Free jazz was also able to forward a relevant discussion for Free Improvisation: collective creation. Ornette Coleman, a recognized American composer and saxophonist, linked to the free jazz movement, discusses in an interview with the philosopher Jacques Derrida:
[…] the idea is that two or three people can have a conversation with sounds, without trying to dominate or lead. This means that you have to be… intelligent, I suppose that is the word. In improvised music I think musicians are trying to put back together an emotional or intellectual puzzle, in any case, a puzzle in which the instruments set the tone. (Coleman, 2004, p. 322, )
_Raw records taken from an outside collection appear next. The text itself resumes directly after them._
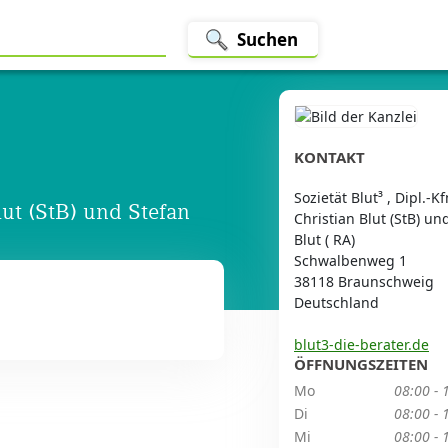
Suchen
KONTAKT
Sozietät Blut³ , Dipl.-K
lut (StB) und Stefan
Christian Blut (StB) un
Blut ( RA)
Schwalbenweg 1
38118 Braunschweig
Deutschland
blut3-die-berater.de
ÖFFNUNGSZEITEN
Mo
08:00 - 
Di
08:00 - 
Mi
08:00 -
In Free Improvisation, musical creation proposals are given by the sounds produced by the improvisers themselves, in a flow of feedback of stimuli and intentions. Equally relevant to our formulations were the composers Cornelius Cardew and Vinko Globokar, who carried out experiments with groups of improvisers. Their works bequeathed relevant information regarding the modes of interaction between improvisers in a group. With the aim of disentangling themselves from personal clichés and turning to listening to the collective, in order to thus obtain a creative process carried out together, their experiences opened possibilities for creation to start from the collective rather than just from a single proposal, from a single person.
From these references, we intend not only to initiate our investigation but also to formulate our creative strategies. The characteristics of the music of our time, such as the simultaneity of events, complex rhythm, the emergence of timbres, particularized listening (reduced listening), are all present in Free Improvisation. We know that Free Improvisation is far from a simplistic spontaneity that reduces the discussion of its processes to the intimate field of personal desires. It is up to us to investigate how it will be possible to understand this form of collective creation, in which the musician creators themselves are the proposers and executors. From this, we want to propose strategies that contribute to this creative action.
Improvisation thought of as a creative process becomes challenging for musical analysis. Since we will be treating it predominantly as a process that exists by and for itself, and ends in itself, there would be no sense in analyzing its product. Therefore, it would not be coherent to seek results through its product, but to initiate an investigation of its process. Thus, before anything else, it is necessary to take a position regarding how Free Improvisation will be treated from its creative process, since this form of observation can be determinant for the understanding and development of creative strategies.
Notes
[5] As an example, we can cite the recent visits to USP by the improvisers David Borgo, Alexandros Markeas, and Chefa Alonso; the Improvised Music Festival that took place at the end of 2011, promoted by the Centro Cultural São Paulo, which brought several international improvisers. Also, the various association websites on the internet, such as the International Society for Improvised Music, European Free Improvisation, and Critical Studies in Improvisation, which gather articles and information related to Free Improvisation.
[6] Here we refer to the book Free Improvisation: A Practical Guide by Thomas Hall, released in 2009 in Boston. The complete reference can be found in the References section of this work.
[7] Schaeffer’s last work, Bilude for tape and piano, dates from 1979. Its recording can currently be found on the INA-GRM label, in a compilation of Schaeffer’s works (last track of disc 3). It was performed by the Bulgarian pianist Minka Roustcheva. Schaeffer’s work is based on Prelude No. 2 in C minor, from Book 1 of J.S. Bach’s The Well-Tempered Clavier (BWV 847).